Manchmal werden auch Quellen angeführt – aber die falschen, wie Stefan Weber herausarbeitet.

Die Täuschungsabsicht sei evident, nicht nur weil abgeschrieben wurde, sondern auch weil „die entsprechenden Quellen nie angegeben wurden, ja mehr noch: wenn immer andere Quellen angegeben wurden, in denen sich die Formulierungen so aber nie finden.“ Mit anderen Worten: Der Vorstandsvorsitzende der ÖBB hat demnach auf Quellen verwiesen, die er aber nie benützt hat, die tatsächlichen Texte, von denen er abgeschrieben hat, aber nicht übernommen. Das passt tatsächlich nicht zur Ehrerklärung am Beginn, „die Diplomarbeit selbständig verfasst“ zu haben, und keine anderen Quellen, „als die angegebenen“ benutzt zu haben.
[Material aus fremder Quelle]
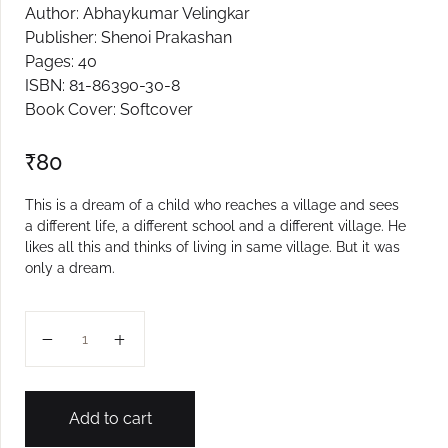
Author: Abhaykumar Velingkar
Create Account
Publisher: Shenoi Prakashan
Pages: 40
ISBN: 81-86390-30-8
Book Cover: Softcover
₹
80
This is a dream of a child who reaches a village and sees
a different life, a different school and a different village. He
likes all this and thinks of living in same village. But it was
only a dream.
Sapanantalo Gaon quantity
Add to cart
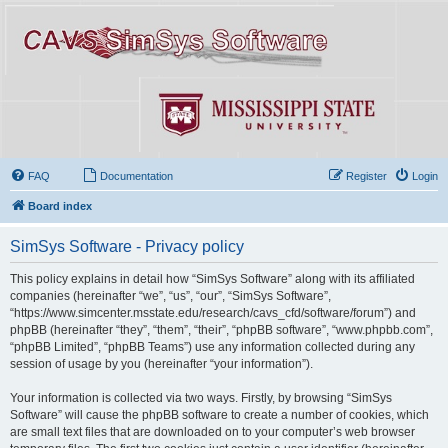
FAQ
Documentation
Register
Login
Board index
SimSys Software - Privacy policy
This policy explains in detail how “SimSys Software” along with its affiliated
companies (hereinafter “we”, “us”, “our”, “SimSys Software”,
“https://www.simcenter.msstate.edu/research/cavs_cfd/software/forum”) and
phpBB (hereinafter “they”, “them”, “their”, “phpBB software”, “www.phpbb.com”,
“phpBB Limited”, “phpBB Teams”) use any information collected during any
session of usage by you (hereinafter “your information”).
Your information is collected via two ways. Firstly, by browsing “SimSys
Software” will cause the phpBB software to create a number of cookies, which
are small text files that are downloaded on to your computer’s web browser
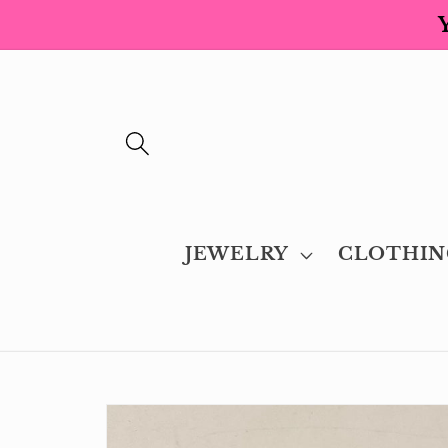
Skip to
content
JEWELRY
CLOTHIN
Skip to
product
Sogar Beistrich- und Grammatikfehler hat der ÖBB-Vorstandsvorsitzende einfach übernommen.

Weber: „Matthä hat die Plagiate mit anderen Quellen ‚garniert‘, um eigene Literaturarbeit vorzutäuschen. Das war eine bewusste Entscheidung für Täuschung, kein Fehler. Die Arbeit ist so verlogen, dass einem das Grausen kommt.“ Und: „Selbst das Schlusswort wurde dreist plagiiert.“

Stefan Webers vernichtender Befund

„Eklatante Schwachstellen im Universitätsgesetz“

Stefan Weber überführte in der Vergangenheit schon andere prominente Persönlichkeiten des Plagiats, wobei, wie er unterstreicht, Matthä nun besonders hervorsticht. Angesprochen darauf, dass etwa Justizministerin Alma Zadic (Grüne) ihren Doktortitel dennoch behalten durfte: „Ich nehme das Bildungsministerium nicht mehr ernst. Ich bin mittlerweile nicht der einzige Wissenschaftler, der eklatante Schwachstellen im Universitätsgesetz zu guter wissenschaftlicher Praxis erkannt hat.“

Durfte ihren Doktortitel behalten, trat trotz schwerer Vorwürfe nicht zurück: Justizministerin Alma Zadic (Grüne).APA/EVA MANHART

Wäre sein Vorwurf falsch gewesen, hätten ihn ja Zadic oder auch Ex-Arbeitsministerin Christine Aschbacher (ÖVP), die wegen der Vorwürfe immerhin zurücktrat, wegen „vermeintlich falschen Tatsachenbehauptungen“ klagen können. „Sie tragen halt ihre Titel weiterhin, das hat in Österreich und in der Slowakei aber nichts mit Plagiatsdetektion, sondern mit Hochschulkorruption zu tun.“

Fragwürdiges Sittenbild an Unis und in Führungsetagen

Fazit: Sollten die heimischen Universitäten bei ihrer Qualitätssicherung nicht nachbessern, wird es bald leichter, einen Magister zu erhalten, als eine Lehre abzuschließen. Schließlich genügt es dann mittels Copy/Paste seitenweise Texte vom Internet zu übernehmen und mit anderen – sprich: falschen – Literaturverweisen zu versehen. Ohne auch nur ansatzweise den Willen zu wissenschaftlicher Arbeit erkennen zu lassen, ist man auch schon zum Magister geworden. Was für Berufsausbildungen gilt, trifft dann auch auf akademische Studien zu: Bei geringeren Standards leidet das Niveau, und das wird zunehmend spürbar.

Bemerkenswert ist auch die Selbstverständlichkeit, mit der sich Personen in Führungsetagen ohne erkennbares Schuldbewusstsein ihre akademischen Titel erschleichen. Hier zeigt sich ein mehr als fragwürdiges Sittenbild. Von ernsthaftem Arbeiten zeugt das nicht.